Question: Two small loudspeakers A and B are driven by the same amplifier as shown in Fig and emit pure sinuso...

Question

Two small loudspeakers A and B are driven by the same amplifier as shown in Fig and emit pure sinusoidal waves in phase. Speaker A is 1 m away as shown and speaker B is 2 m away from the amplifier. The microphone is 4 m away from the amplifier in transverse direction as indicated in the Figure.
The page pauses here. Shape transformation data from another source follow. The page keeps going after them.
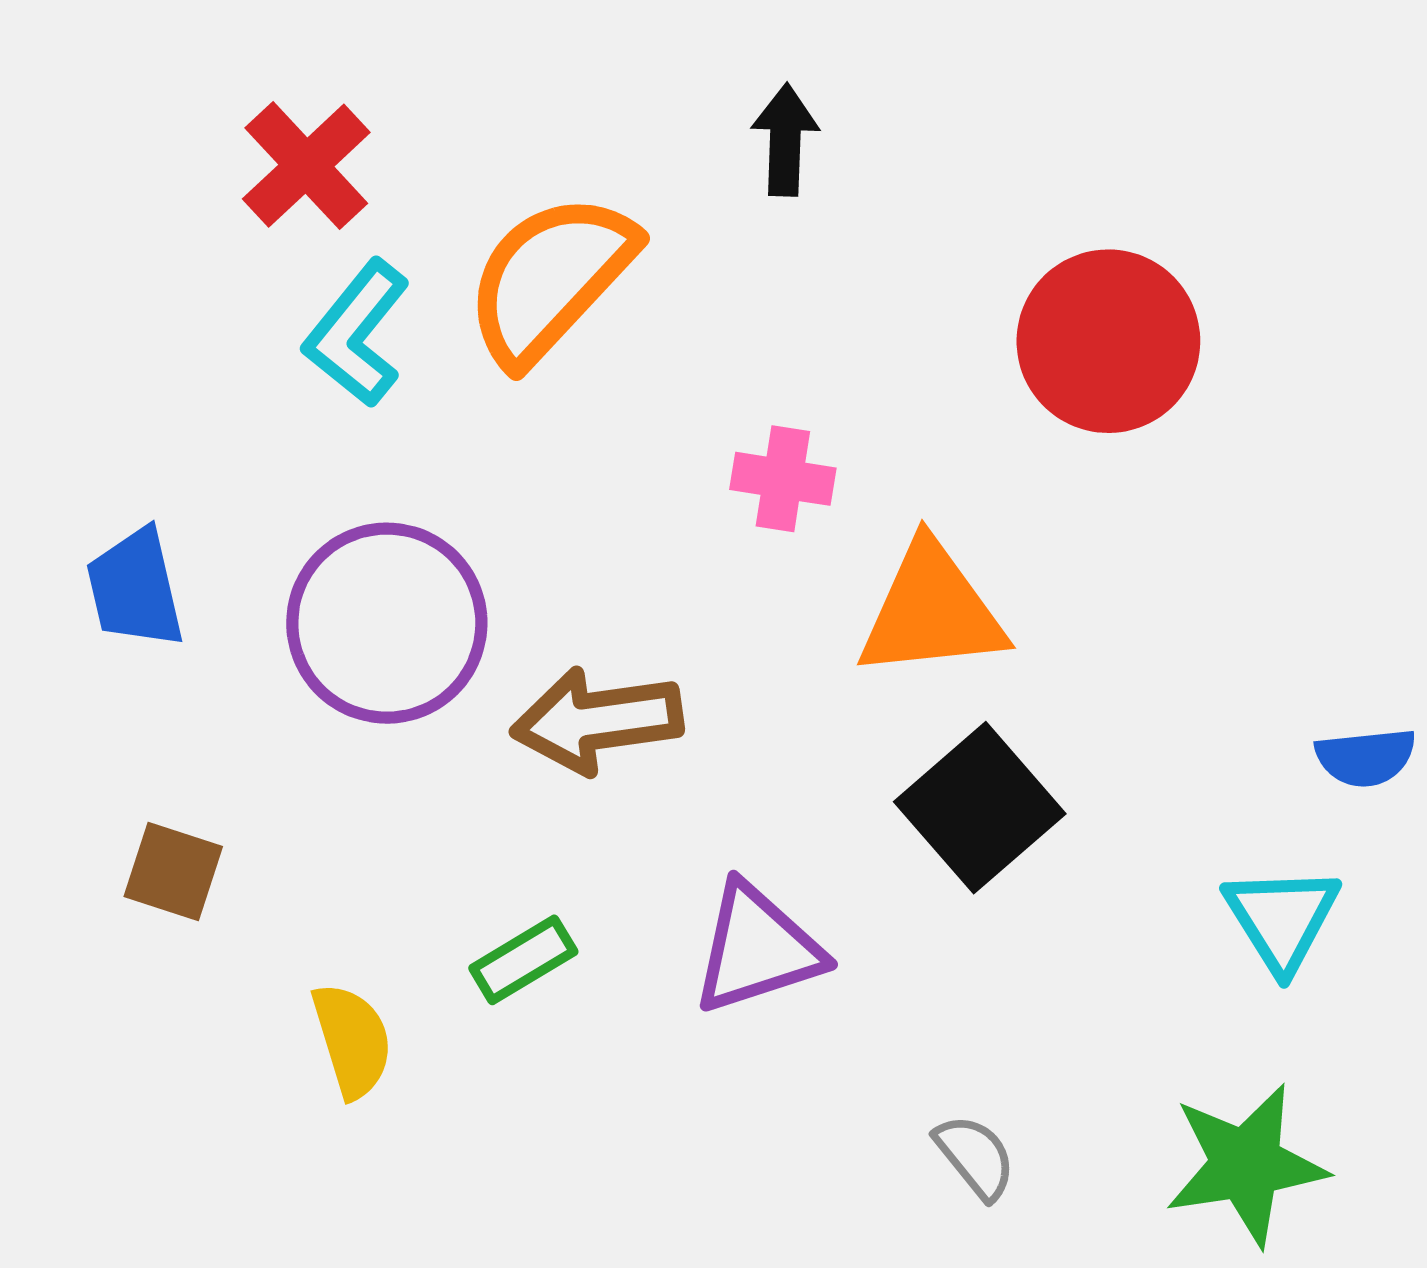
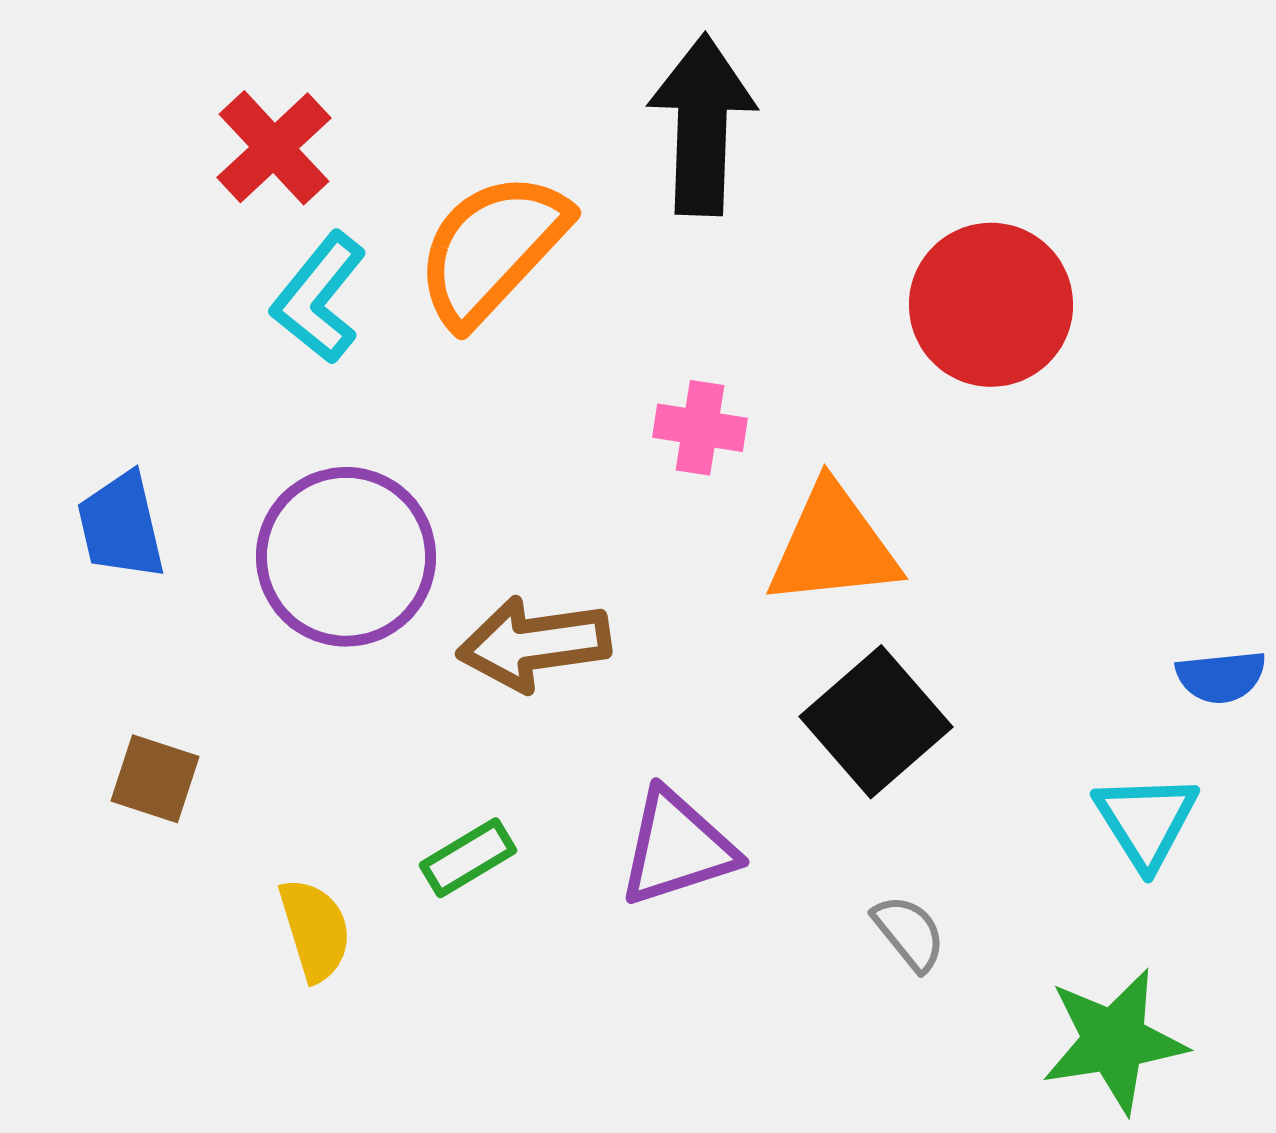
black arrow: (785, 140) -> (702, 125), size x1.8
gray semicircle: (975, 1157) -> (909, 933), moved

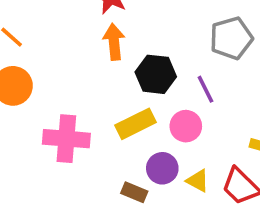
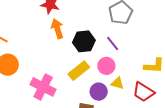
pink cross: (66, 139) -> (43, 87), turned 35
yellow triangle: (198, 181) -> (117, 83), moved

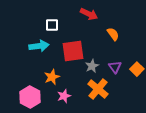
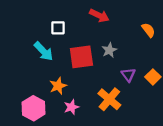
orange semicircle: (113, 34) -> (148, 30), moved
cyan arrow: (39, 46) -> (44, 51), turned 54
gray star: (92, 66) -> (109, 50), moved

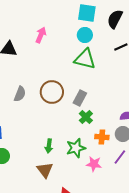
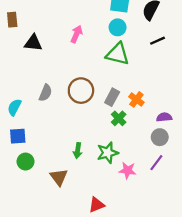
pink arrow: (41, 35) -> (77, 34), moved
orange cross: (102, 137) -> (136, 99), moved, turned 32
brown triangle: (45, 170) -> (59, 177), moved

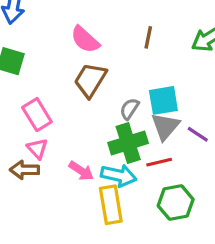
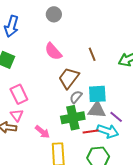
brown line: (148, 37) -> (92, 54), turned -40
brown trapezoid: (90, 80) -> (69, 78), moved
gray triangle: (165, 126) -> (97, 110), turned 48
cyan arrow: (119, 175) -> (108, 131), moved

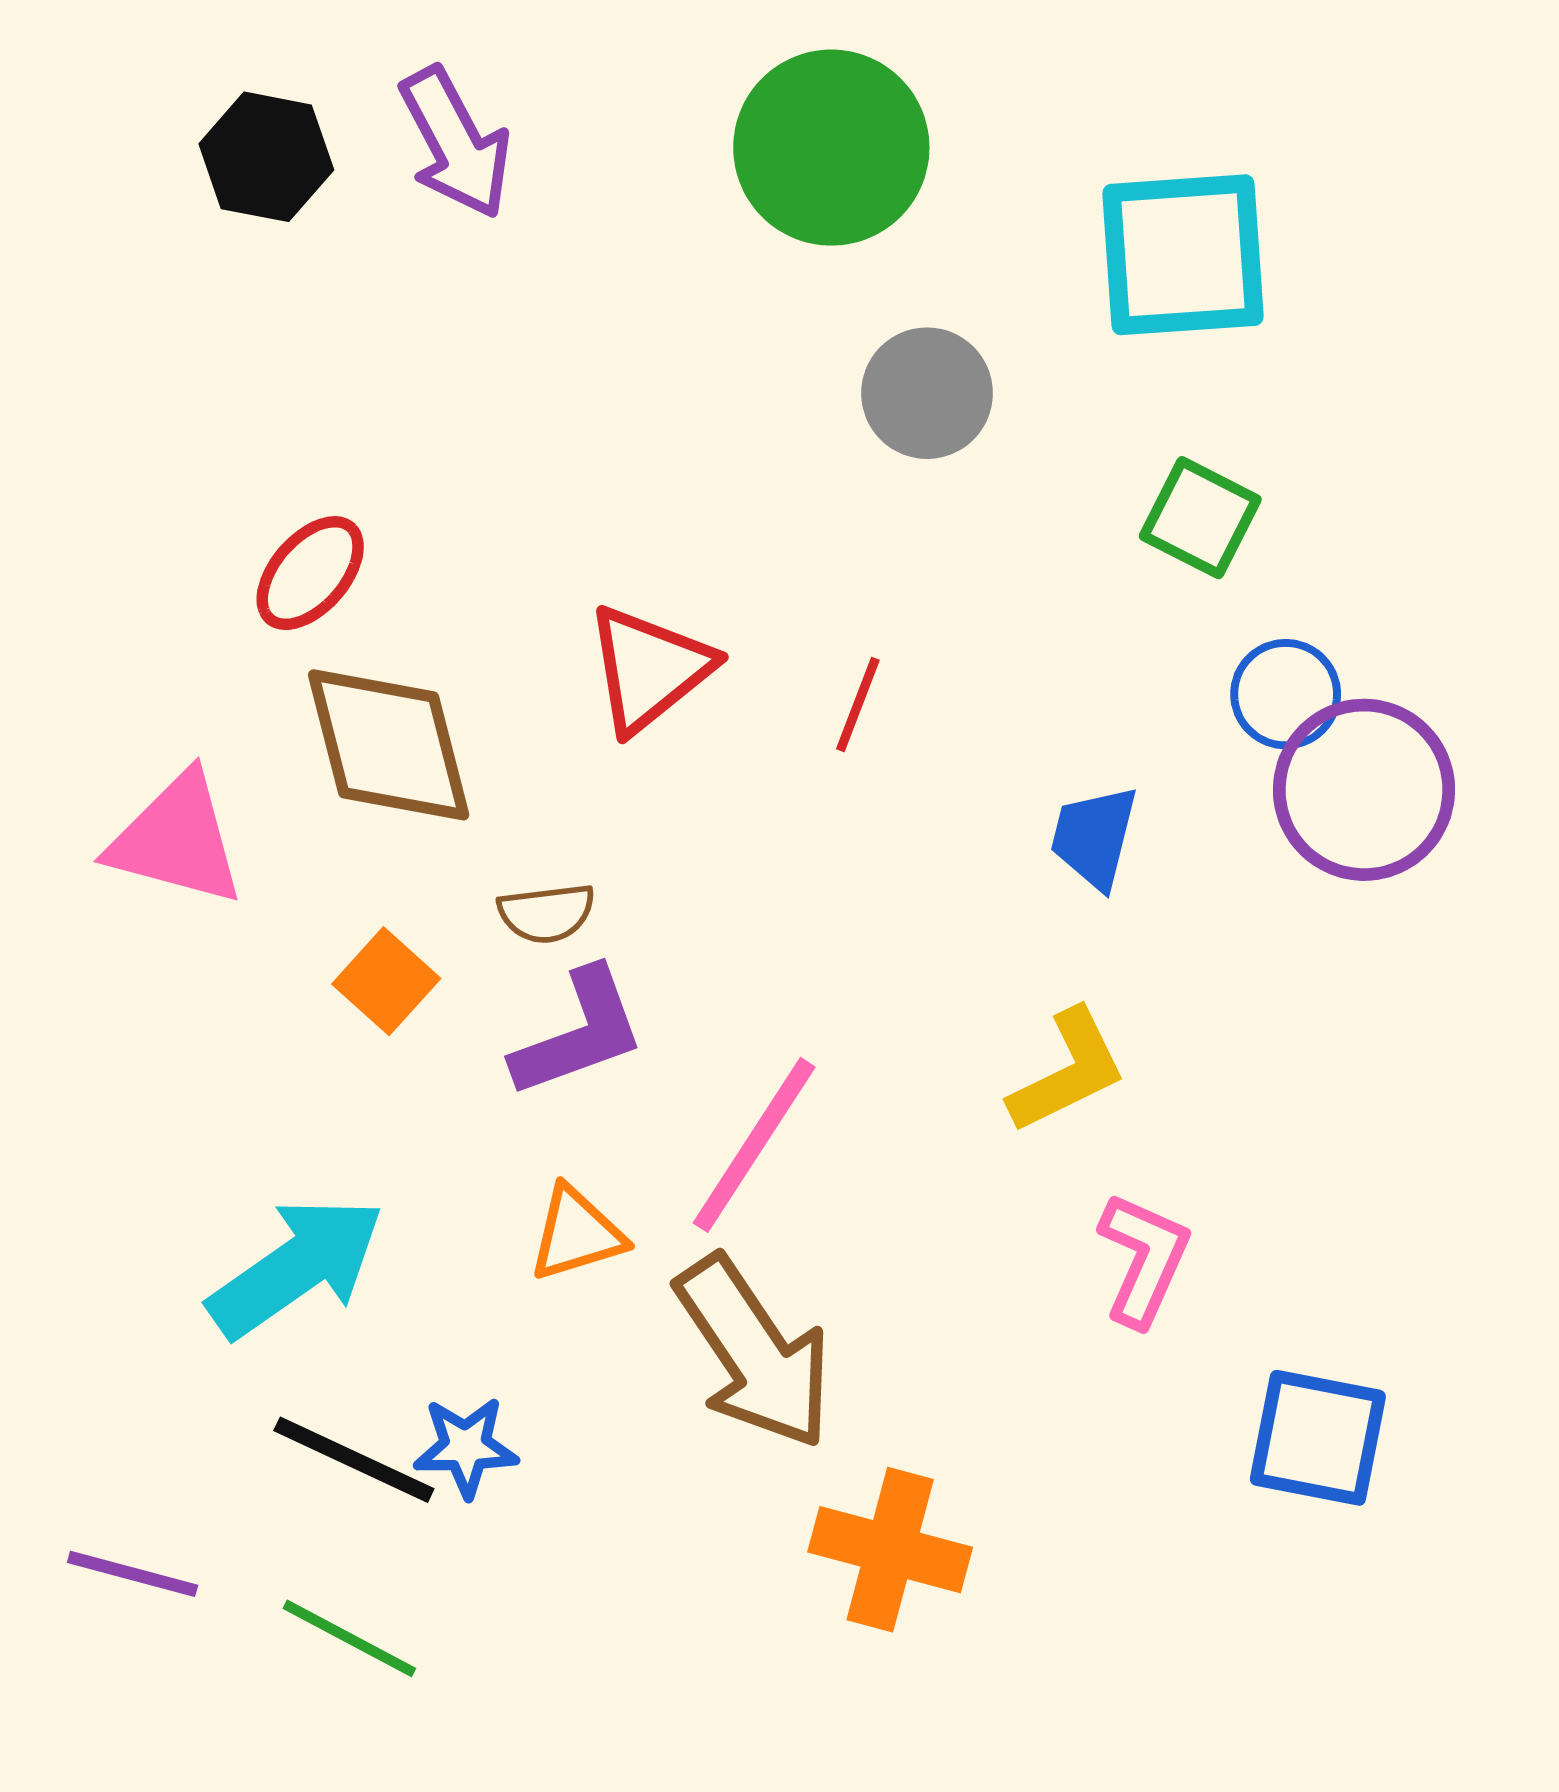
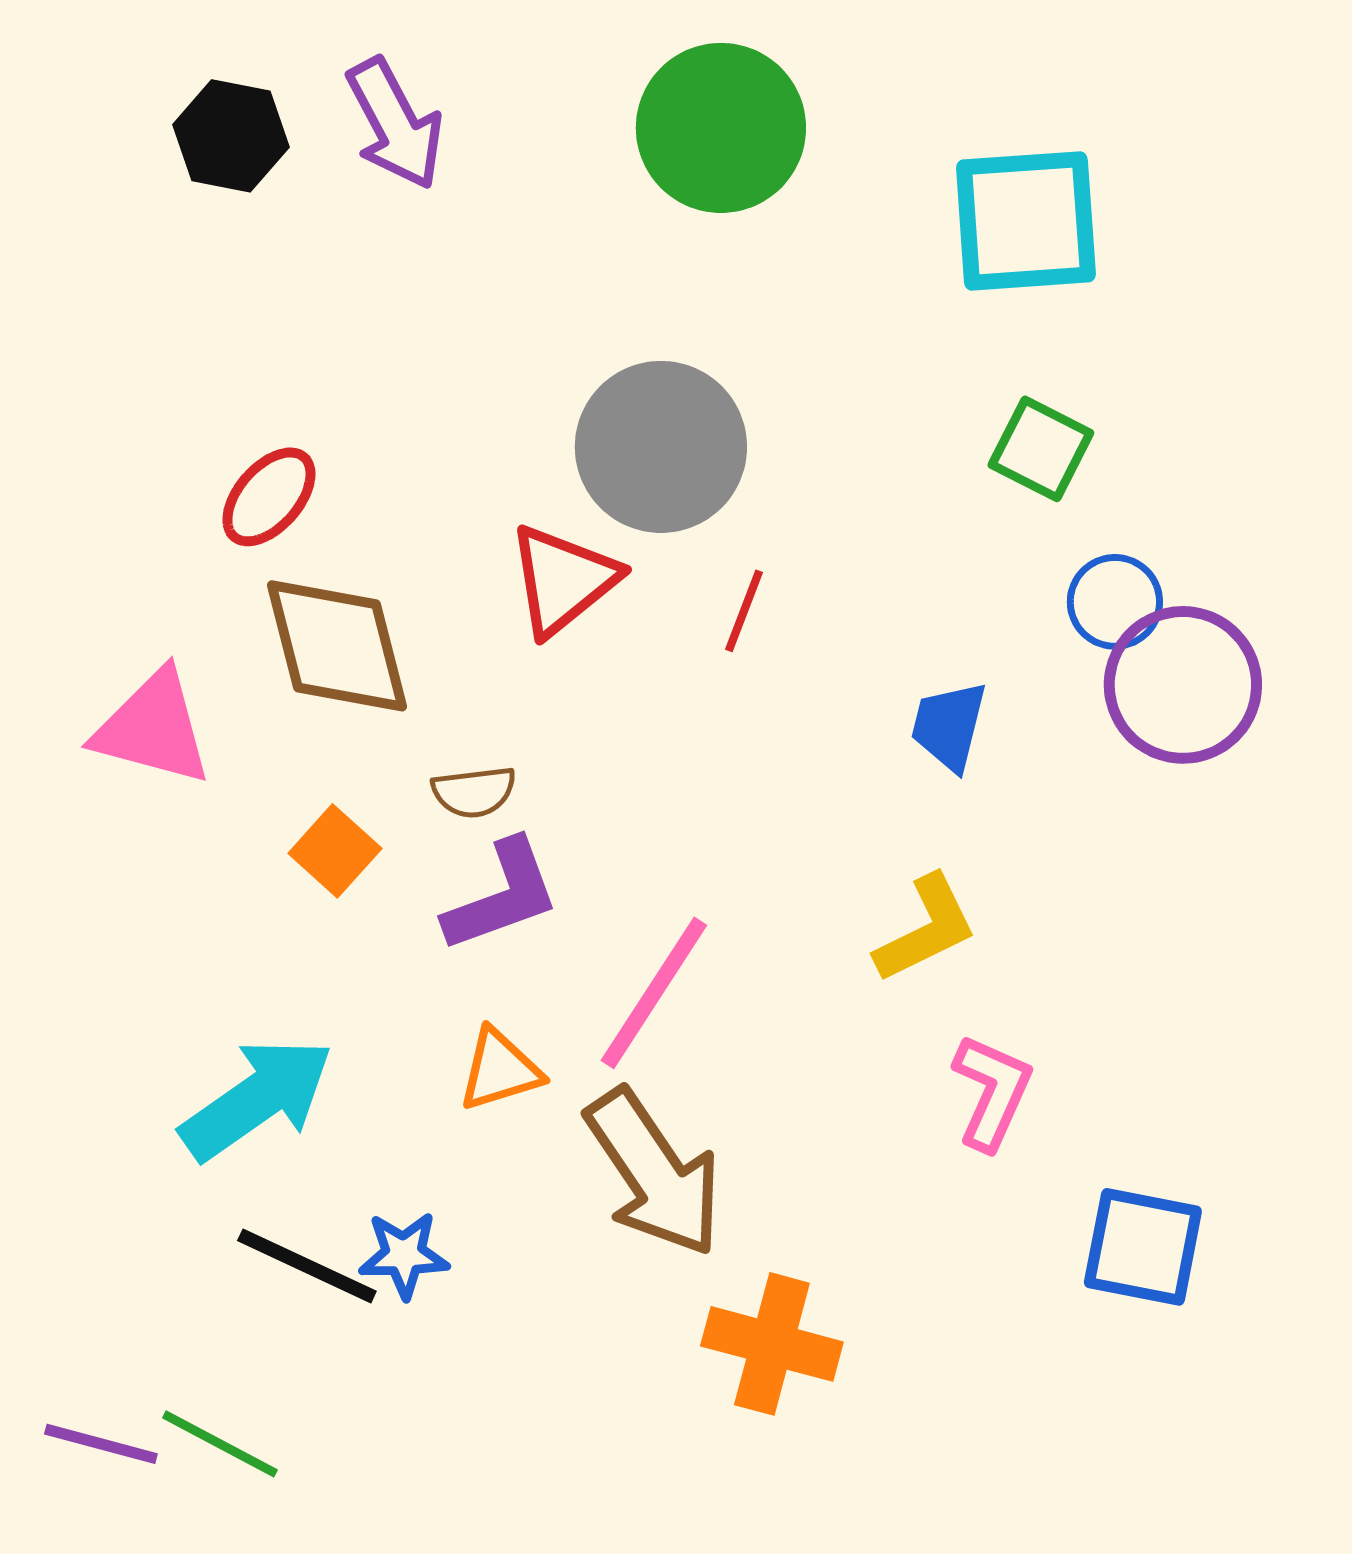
gray circle: (927, 393) -> (661, 447), moved, size x1.5
purple line: (133, 1574) -> (101, 1444), moved
green line: (349, 1638) -> (220, 1444), moved

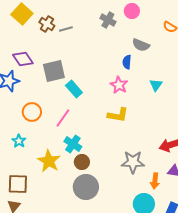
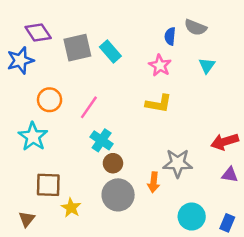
gray semicircle: (141, 45) -> (195, 27), moved
cyan rectangle: (74, 89) -> (110, 52), moved
cyan star: (19, 141) -> (33, 137), size x1.6
yellow star: (49, 161) -> (71, 208), moved, size x0.7
orange arrow: (155, 181) -> (154, 182), moved
brown square: (18, 184) -> (48, 185), moved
For what frequencies constructive interference will occur at P (microphone point) :

A. $1000{\text{Hz,2000Hz,}}.......$
B. $500{\text{Hz,1500Hz,}}.......$
C. $550{\text{Hz,1100Hz,}}.......$
D. $500{\text{Hz,}}1000{\text{Hz,1500Hz,}}.......$

Answer 1

Solution

Waves which are getting emitted from the two loudspeakers have the same frequency because they are in the same phase. So there will be interference at point P due to the waves coming from the two loudspeakers. Certain conditions to be followed in order to obtain constructive interference.

Formula used:
$\Delta x = n\lambda$
${H^2} = {M^2} + {N^2}$

Complete step by step answer:
The distance between point P and the amplifier is given as 4 meter. The distance between one loudspeaker A and point P is assumed to be ‘S’. The distance between other loudspeaker B and point P is assumed to be ‘L’.
First we should find out the values of ‘S’ and ‘L’ and then subtract one from the other to find out the path difference between the two waves.
From the pythagoras theorem we have ${H^2} = {M^2} + {N^2}$
Hence for the first triangle formed by first loudspeaker we have
${H^2} = {M^2} + {N^2}$
$\eqalign{ & \Rightarrow {S^2} = {M^2} + {N^2} \cr & \Rightarrow {S^2} = {4^2} + {2^2} \cr & \Rightarrow {S^2} = 20 \cr & \Rightarrow S = \sqrt {20} \cr}$
Now for the second triangle formed by the second loudspeaker we have
${H^2} = {M^2} + {N^2}$
$\eqalign{ & \Rightarrow {L^2} = {M^2} + {N^2} \cr & \Rightarrow {L^2} = {4^2} + {1^2} \cr & \Rightarrow {L^2} = 17 \cr & \Rightarrow L = \sqrt {17} \cr}$
The difference between them will be $S - L = 0.35$
In order to have constructive interference that path difference must be integral multiples of wavelength.
$\Delta x = n\lambda$
$\eqalign{ & \Rightarrow S - L = n\lambda \cr & \Rightarrow 0.35 = n\lambda \cr}$
But $\lambda = \dfrac{c}{f}$ where ‘c’ is the velocity of sound and assumed to be 350m/s and f is the frequency
$\lambda = \dfrac{c}{f}$
$\eqalign{ & \Rightarrow \dfrac{{0.35}}{n} = \dfrac{c}{f} \cr & \Rightarrow \dfrac{{0.35}}{n} = \dfrac{{350}}{f} \cr & \Rightarrow f = 1000n \cr}$
Where ‘n’ is any positive integer i.e n=1,2,3,………
So frequency must be multiples of thousand which is only satisfied by option A.
Hence option A will be the answer.

Note:
For the case of constructive interference i.e we will get the maximum output at point P we have this condition. There will be another condition for the case of destructive interference i.e for the minimum output there will be some other condition. Here phase difference is the function of space and phase difference is not constant.